Apaixonada pelo jornalismo. Defensora dos direitos humanos. Duas características numa só mulher: Zevónia Vieira, 40 anos, jornalista timorense. Firme nos seus ideais, vai contra tudo e contra todos, quando se trata de defender as vítimas de abuso e violação ou combater as desigualdades na sociedade timorense.
A paixão pelo jornalismo vem de longa data. Em criança, gostava de imitar os apresentadores de televisão: imaginava-se a focar a câmara ou brincava com qualquer objeto que servisse de microfone. Quando estudava no ensino básico, em Lospalos, Zevónia gostava de ler e escrever para o jornal de parede ou histórias, um hábito que, acredita, contribuiu para o desenvolvimento da sua criatividade e visão crítica do mundo.
A esta paixão junta-se a preocupação com os direitos humanos, valor que aprendeu na família. A mesma família que lhe reconheceu o direito à propriedade, apesar de ser mulher, algo difícil numa sociedade patriarcal. “Normalmente, em Lospalos, as mulheres perdem o direito aos terrenos da família ao casarem, mas os meus pais dividiram-nos de forma igual para todos”.
Os pais desligaram-se também da cultura do “maun boot”, que obriga os jovens a seguir os irmãos mais velhos, e deram às filhas o mesmo espaço de discussão e partilha de ideias. “Tive a sorte de não ser discriminada pela família e de não sofrer qualquer preconceito cultural. Isto foi um hábito que me ajudou muito a crescer e a ajudar outras mulheres,” conta.

» **Pedido A**
Segundo o texto dado, em que localidade frequentou Zevónia Vieira o ensino básico?
» **Pedido B**
Por favor, edite os registos desde o início até à linha com "red line: rotated 66 degrees clockwise", inclusive, trocando "counterclockwise" por "anticlockwise" e mantendo tudo o resto inalterado. Deixe as imagens fora da resposta.

» **Conjunto de dados**
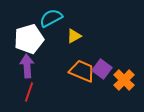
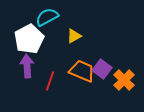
cyan semicircle: moved 4 px left, 1 px up
white pentagon: rotated 12 degrees counterclockwise
red line: moved 21 px right, 11 px up
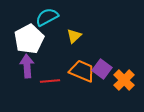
yellow triangle: rotated 14 degrees counterclockwise
red line: rotated 66 degrees clockwise
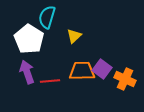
cyan semicircle: rotated 45 degrees counterclockwise
white pentagon: rotated 12 degrees counterclockwise
purple arrow: moved 6 px down; rotated 15 degrees counterclockwise
orange trapezoid: rotated 24 degrees counterclockwise
orange cross: moved 1 px right, 1 px up; rotated 20 degrees counterclockwise
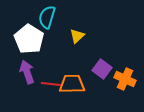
yellow triangle: moved 3 px right
orange trapezoid: moved 10 px left, 13 px down
red line: moved 1 px right, 3 px down; rotated 12 degrees clockwise
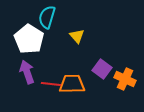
yellow triangle: rotated 28 degrees counterclockwise
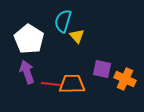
cyan semicircle: moved 16 px right, 4 px down
purple square: rotated 24 degrees counterclockwise
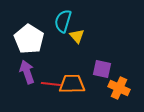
orange cross: moved 6 px left, 9 px down
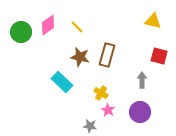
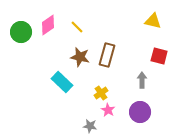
yellow cross: rotated 24 degrees clockwise
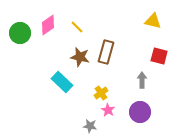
green circle: moved 1 px left, 1 px down
brown rectangle: moved 1 px left, 3 px up
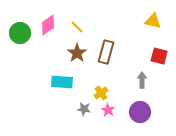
brown star: moved 3 px left, 4 px up; rotated 24 degrees clockwise
cyan rectangle: rotated 40 degrees counterclockwise
gray star: moved 6 px left, 17 px up
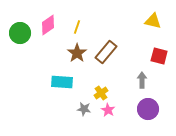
yellow line: rotated 64 degrees clockwise
brown rectangle: rotated 25 degrees clockwise
purple circle: moved 8 px right, 3 px up
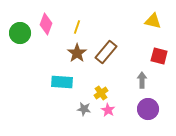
pink diamond: moved 2 px left, 1 px up; rotated 35 degrees counterclockwise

» **Resposta escrita A**
Em Lospalos.

» **Resposta escrita B**
cyan semicircle: moved 4 px left, 1 px up
white pentagon: rotated 12 degrees anticlockwise
red line: moved 21 px right, 11 px up
yellow triangle: rotated 14 degrees anticlockwise
red line: rotated 66 degrees clockwise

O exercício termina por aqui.